Field Notes: Women in Rio- Deploying Social Media

September 18, 2012

Twenty years after climate change first hit the headlines at the Earth Summit of 1992, world leaders gathered again in Rio de Janeiro to talk sustainable development. The resulting “agreement” was a big fat letdown, but there were some bright spots.

From the beginning, the Rio+20 agenda focused far too little on women’s rights and voices, and especially around reproductive rights. So scrappy campaigners from around the world decided to do something about that. Even if they couldn’t get on the official agenda, they’d go to Rio and make noise about the linkages between women’s rights, population growth, and sustainable development. Resource Media set out to amplify the reproductive rights side conversation, using Rio+20 as a springboard to elevate the issue with an eye toward future opportunities like the London Family Planning Summit .

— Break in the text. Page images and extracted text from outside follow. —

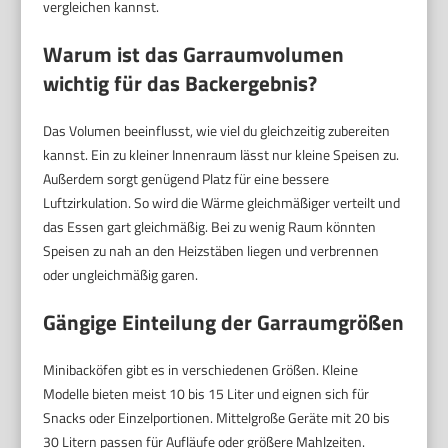
vergleichen kannst.
Warum ist das Garraumvolumen
wichtig für das Backergebnis?
Das Volumen beeinflusst, wie viel du gleichzeitig zubereiten
kannst. Ein zu kleiner Innenraum lässt nur kleine Speisen zu.
Außerdem sorgt genügend Platz für eine bessere
Luftzirkulation. So wird die Wärme gleichmäßiger verteilt und
das Essen gart gleichmäßig. Bei zu wenig Raum könnten
Speisen zu nah an den Heizstäben liegen und verbrennen
oder ungleichmäßig garen.
Gängige Einteilung der Garraumgrößen
Minibacköfen gibt es in verschiedenen Größen. Kleine
Modelle bieten meist 10 bis 15 Liter und eignen sich für
Snacks oder Einzelportionen. Mittelgroße Geräte mit 20 bis
30 Litern passen für Aufläufe oder größere Mahlzeiten.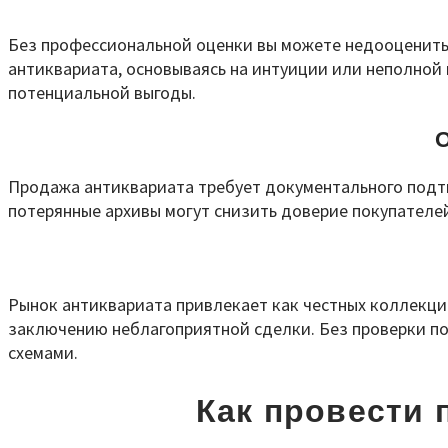
Без профессиональной оценки вы можете недооценить
антиквариата, основываясь на интуиции или неполной
потенциальной выгоды.
Продажа антиквариата требует документального подт
потерянные архивы могут снизить доверие покупателе
Рынок антиквариата привлекает как честных коллекци
заключению неблагоприятной сделки. Без проверки по
схемами.
Как провести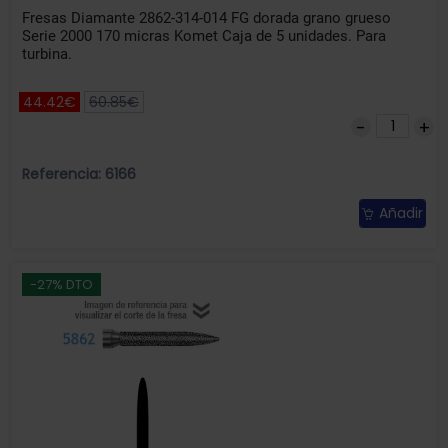
Fresas Diamante 2862-314-014 FG dorada grano grueso
Serie 2000 170 micras Komet Caja de 5 unidades. Para
turbina.
44.42€
60.85€
Referencia: 6166
Añadir
-27% DTO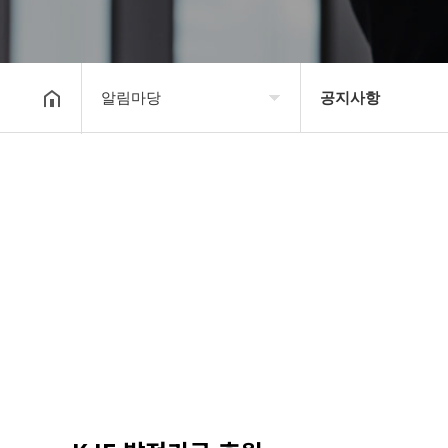
알림마당
공지사항
대한장기연맹
공지사항
장기소개
문의게시판
연맹정보
보도자료
교육/연수
포토갤러리
행정센터
제휴/후원문의
알림마당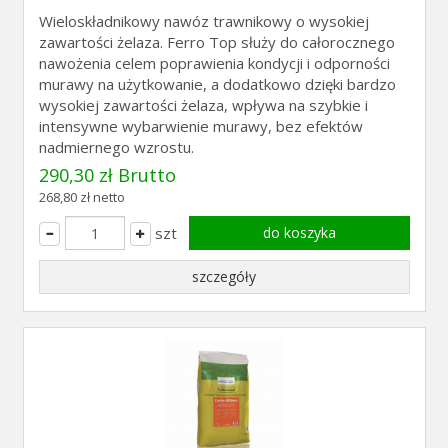
Wieloskładnikowy nawóz trawnikowy o wysokiej
zawartości żelaza. Ferro Top służy do całorocznego
nawożenia celem poprawienia kondycji i odporności
murawy na użytkowanie, a dodatkowo dzięki bardzo
wysokiej zawartości żelaza, wpływa na szybkie i
intensywne wybarwienie murawy, bez efektów
nadmiernego wzrostu.
290,30 zł Brutto
268,80 zł netto
szt
do koszyka
szczegóły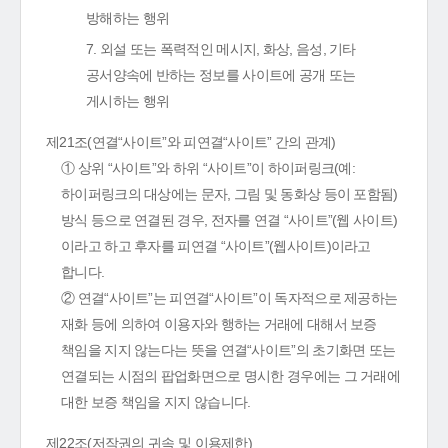
방해하는 행위
7. 외설 또는 폭력적인 메시지, 화상, 음성, 기타
공서양속에 반하는 정보를 사이트에 공개 또는
게시하는 행위
제21조(연결“사이트”와 피연결“사이트” 간의 관계)
① 상위 “사이트”와 하위 “사이트”이 하이퍼링크(예:
하이퍼링크의 대상에는 문자, 그림 및 동화상 등이 포함됨)
방식 등으로 연결된 경우, 전자를 연결 “사이트”(웹 사이트)
이라고 하고 후자를 피연결 “사이트”(웹사이트)이라고
합니다.
② 연결“사이트”는 피연결“사이트”이 독자적으로 제공하는
재화 등에 의하여 이용자와 행하는 거래에 대해서 보증
책임을 지지 않는다는 뜻을 연결“사이트”의 초기화면 또는
연결되는 시점의 팝업화면으로 명시한 경우에는 그 거래에
대한 보증 책임을 지지 않습니다.
제22조(저작권의 귀속 및 이용제한)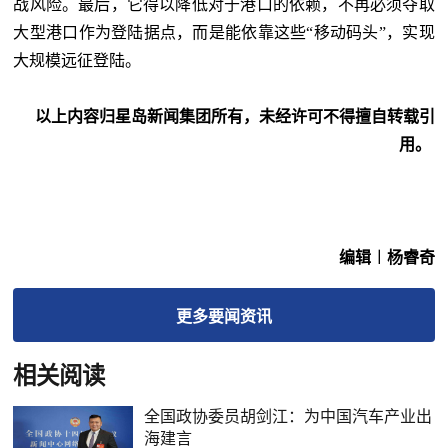
战风险。最后，它得以降低对于港口的依赖，不再必须夺取
大型港口作为登陆据点，而是能依靠这些
“移动码头”，实现
大规模远征登陆。
以上内容归星岛新闻集团所有，未经许可不得擅自转载引
用。
编辑︱杨睿奇
更多
要闻
资讯
相关阅读
全国政协委员胡剑江：为中国汽车产业出
海建言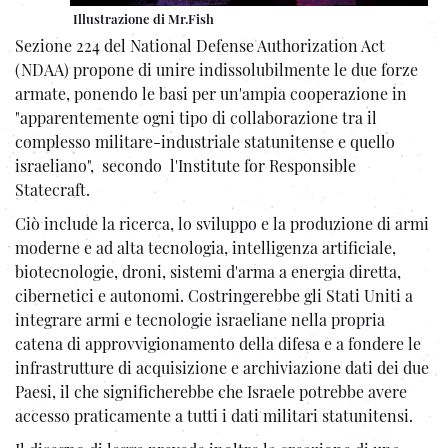
Illustrazione di Mr.Fish
Sezione 224 del National Defense Authorization Act
(NDAA) propone di unire indissolubilmente le due forze
armate, ponendo le basi per un'ampia cooperazione in
"apparentemente ogni tipo di collaborazione tra il
complesso militare-industriale statunitense e quello
israeliano", secondo l'Institute for Responsible
Statecraft.
Ciò include la ricerca, lo sviluppo e la produzione di armi
moderne e ad alta tecnologia, intelligenza artificiale,
biotecnologie, droni, sistemi d'arma a energia diretta,
cibernetici e autonomi. Costringerebbe gli Stati Uniti a
integrare armi e tecnologie israeliane nella propria
catena di approvvigionamento della difesa e a fondere le
infrastrutture di acquisizione e archiviazione dati dei due
Paesi, il che significherebbe che Israele potrebbe avere
accesso praticamente a tutti i dati militari statunitensi.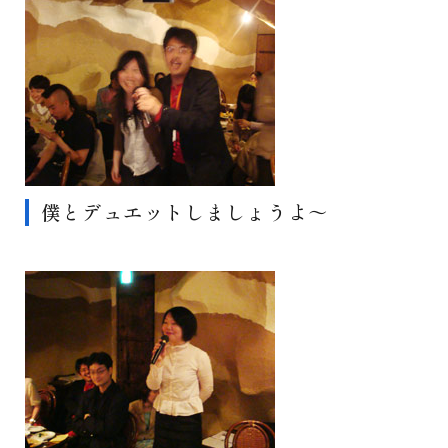
僕とデュエットしましょうよ～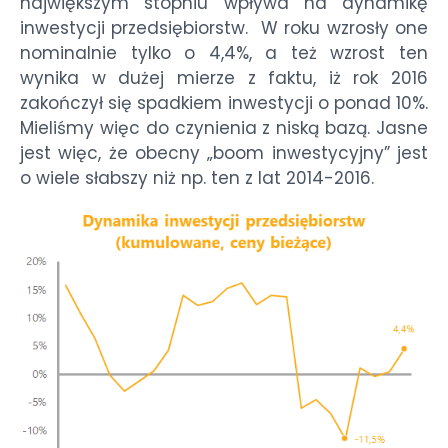
największym stopniu wpływa na dynamikę
inwestycji przedsiębiorstw. W roku wzrosły one
nominalnie tylko o 4,4%, a też wzrost ten
wynika w dużej mierze z faktu, iż rok 2016
zakończył się spadkiem inwestycji o ponad 10%.
Mieliśmy więc do czynienia z niską bazą. Jasne
jest więc, że obecny „boom inwestycyjny” jest
o wiele słabszy niż np. ten z lat 2014-2016.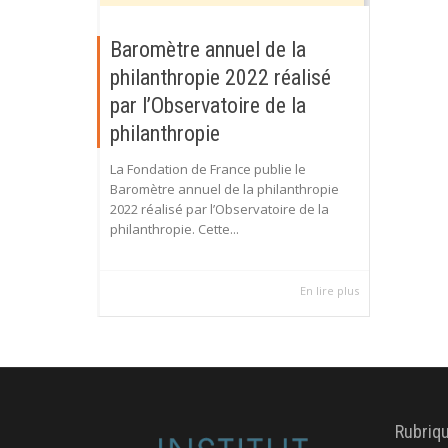
Baromètre annuel de la
philanthropie 2022 réalisé
par l’Observatoire de la
philanthropie
La Fondation de France publie le
Baromètre annuel de la philanthropie
2022 réalisé par l’Observatoire de la
philanthropie. Cette...
En lire plus
Rubriq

We organized a blogger briefing in the leadup to the event, inviting green “mommy” bloggers and international development writers alike to tee up the woman angle. We also built a Storify page to aggregate all the great social media content that we knew would be generated. We worked drive adoption and awareness of the #womenrio hashtag on Twitter, allowing advocates to stay tuned to each other’s work, engage more voices, and reach new audiences. Amplifying all the great work that took place on the ground in Rio created a ripple effect that became a small wave when Secretary of State Clinton came out swinging in favor of the inclusion of reproductive rights in the final agreement. That effort ultimately failed, but the connection between family planning and sustainable development (and public health, quality of life, and economic prosperity) is gaining ground.

The takeaway? Focusing on big events like Rio+20 can be a smart investment even if you don’t expect to win, and sometimes because you don’t expect to win. Elevating the conversation can be just as important a victory for a longer-term campaign.